Friday, April 26, 2024
2:30 p.m.
Online Seminar

Towards Transparent & Reliable Embodied Reinforcement Learning Agents

Thomas Berrueta 
PhD Candidate 
Northwestern University 

Zoom Link



The task-capabilities of robotic agents depend crucially on how their bodies materialize any action or decision made. Despite the clear importance of robot embodiment to decision-making, most algorithmic frameworks neglect or dismiss its impact. An important example of this lies in the widely used assumption that data are independent and identically distributed, which underpins all of machine learning. However, when data are collected sequentially from the experiences of agents this assumption does not generally hold, as is the case in most robotic reinforcement learning. In this talk, I will present a framework capable of overcoming these limitations by leveraging the statistical mechanics of ergodic processes, which I refer to as Maximum Diffusion Reinforcement Learning (MaxDiff RL). By measuring and exploiting statistical correlations, MaxDiff RL accounts for agent embodiment during learning and achieves provably robust state-of-the-art performance. Moreover, I will show that MaxDiff RL also provably enables agents to learn in continuous deployments. Taken together, I will argue that these results highlight future opportunities to formalize the role of robot embodiment during learning and control, paving the way towards more transparent and reliable embodied autonomy.

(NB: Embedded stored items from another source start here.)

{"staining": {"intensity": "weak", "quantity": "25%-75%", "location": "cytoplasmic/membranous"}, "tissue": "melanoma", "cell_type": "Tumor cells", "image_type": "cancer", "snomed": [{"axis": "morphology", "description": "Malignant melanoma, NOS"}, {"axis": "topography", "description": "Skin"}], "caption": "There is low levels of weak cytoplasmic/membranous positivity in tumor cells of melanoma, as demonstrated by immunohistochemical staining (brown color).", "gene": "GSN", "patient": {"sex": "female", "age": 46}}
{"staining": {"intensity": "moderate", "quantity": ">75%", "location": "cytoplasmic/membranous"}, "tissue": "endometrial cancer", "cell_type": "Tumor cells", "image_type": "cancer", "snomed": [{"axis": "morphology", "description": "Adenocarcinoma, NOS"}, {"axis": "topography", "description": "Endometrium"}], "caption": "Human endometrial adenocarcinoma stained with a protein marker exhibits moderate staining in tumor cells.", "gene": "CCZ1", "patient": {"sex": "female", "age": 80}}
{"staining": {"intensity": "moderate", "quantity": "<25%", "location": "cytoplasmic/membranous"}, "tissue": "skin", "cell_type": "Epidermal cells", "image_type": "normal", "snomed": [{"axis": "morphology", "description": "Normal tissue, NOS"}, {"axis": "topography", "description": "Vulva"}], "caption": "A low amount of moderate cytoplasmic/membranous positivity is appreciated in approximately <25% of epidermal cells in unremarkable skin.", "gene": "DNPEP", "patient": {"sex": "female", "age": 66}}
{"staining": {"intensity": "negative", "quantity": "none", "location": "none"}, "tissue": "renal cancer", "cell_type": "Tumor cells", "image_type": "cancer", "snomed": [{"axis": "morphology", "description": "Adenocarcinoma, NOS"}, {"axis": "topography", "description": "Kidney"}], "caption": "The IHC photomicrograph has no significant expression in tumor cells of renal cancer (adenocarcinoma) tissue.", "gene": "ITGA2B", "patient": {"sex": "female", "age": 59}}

Thomas Berrueta is an interdisciplinary researcher and Ph.D. candidate at Northwestern University's Center for Robotics and Biosystems. He is a recipient of Northwestern University's Presidential Fellowship, which is the highest honor conferred to a graduate student by the university. His research explores the consequences of agent embodiment on learning and control across length scales. At the intersection of statistical physics, artificial intelligence, and robotics, his work seeks to make autonomous systems more adaptable, robust, and life-like by exploiting randomness and uncertainty in ways that parallel biology.